What you are asked to do: The expected answer is every line from the material below that has the word "down".

Data excerpts:
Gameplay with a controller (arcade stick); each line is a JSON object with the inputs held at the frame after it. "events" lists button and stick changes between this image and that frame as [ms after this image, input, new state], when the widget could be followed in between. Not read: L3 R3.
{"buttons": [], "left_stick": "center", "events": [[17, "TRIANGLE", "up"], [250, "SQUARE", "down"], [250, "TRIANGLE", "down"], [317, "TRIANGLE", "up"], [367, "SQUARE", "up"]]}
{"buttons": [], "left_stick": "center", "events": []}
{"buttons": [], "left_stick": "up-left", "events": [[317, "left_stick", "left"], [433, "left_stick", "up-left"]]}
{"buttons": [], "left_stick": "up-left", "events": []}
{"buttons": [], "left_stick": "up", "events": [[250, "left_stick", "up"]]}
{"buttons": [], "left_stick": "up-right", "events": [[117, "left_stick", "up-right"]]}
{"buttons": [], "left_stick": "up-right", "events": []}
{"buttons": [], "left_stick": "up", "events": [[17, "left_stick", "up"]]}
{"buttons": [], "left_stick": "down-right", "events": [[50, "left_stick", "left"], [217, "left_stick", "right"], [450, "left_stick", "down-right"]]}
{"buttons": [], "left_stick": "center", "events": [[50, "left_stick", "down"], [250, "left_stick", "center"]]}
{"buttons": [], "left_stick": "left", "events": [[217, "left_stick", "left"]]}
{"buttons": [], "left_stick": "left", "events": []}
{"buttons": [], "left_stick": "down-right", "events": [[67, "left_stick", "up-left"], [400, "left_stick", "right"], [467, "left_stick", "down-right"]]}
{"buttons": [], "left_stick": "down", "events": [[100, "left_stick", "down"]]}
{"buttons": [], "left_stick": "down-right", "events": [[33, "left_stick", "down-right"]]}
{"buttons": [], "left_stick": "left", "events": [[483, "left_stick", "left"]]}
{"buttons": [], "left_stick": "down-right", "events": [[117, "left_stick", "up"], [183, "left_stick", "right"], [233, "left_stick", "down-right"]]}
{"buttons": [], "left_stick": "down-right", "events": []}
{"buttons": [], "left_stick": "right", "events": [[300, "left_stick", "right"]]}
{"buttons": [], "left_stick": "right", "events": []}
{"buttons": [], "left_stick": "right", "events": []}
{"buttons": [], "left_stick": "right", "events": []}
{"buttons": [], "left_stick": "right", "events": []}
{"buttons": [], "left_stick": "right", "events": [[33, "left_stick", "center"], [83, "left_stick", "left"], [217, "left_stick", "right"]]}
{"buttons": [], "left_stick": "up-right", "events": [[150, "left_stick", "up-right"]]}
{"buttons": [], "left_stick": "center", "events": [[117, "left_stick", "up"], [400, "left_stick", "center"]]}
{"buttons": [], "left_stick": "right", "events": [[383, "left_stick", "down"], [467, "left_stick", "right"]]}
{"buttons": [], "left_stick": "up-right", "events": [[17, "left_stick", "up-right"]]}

Problem solution:
{"buttons": [], "left_stick": "center", "events": [[17, "TRIANGLE", "up"], [250, "SQUARE", "down"], [250, "TRIANGLE", "down"], [317, "TRIANGLE", "up"], [367, "SQUARE", "up"]]}
{"buttons": [], "left_stick": "down-right", "events": [[50, "left_stick", "left"], [217, "left_stick", "right"], [450, "left_stick", "down-right"]]}
{"buttons": [], "left_stick": "center", "events": [[50, "left_stick", "down"], [250, "left_stick", "center"]]}
{"buttons": [], "left_stick": "down-right", "events": [[67, "left_stick", "up-left"], [400, "left_stick", "right"], [467, "left_stick", "down-right"]]}
{"buttons": [], "left_stick": "down", "events": [[100, "left_stick", "down"]]}
{"buttons": [], "left_stick": "down-right", "events": [[33, "left_stick", "down-right"]]}
{"buttons": [], "left_stick": "down-right", "events": [[117, "left_stick", "up"], [183, "left_stick", "right"], [233, "left_stick", "down-right"]]}
{"buttons": [], "left_stick": "down-right", "events": []}
{"buttons": [], "left_stick": "right", "events": [[383, "left_stick", "down"], [467, "left_stick", "right"]]}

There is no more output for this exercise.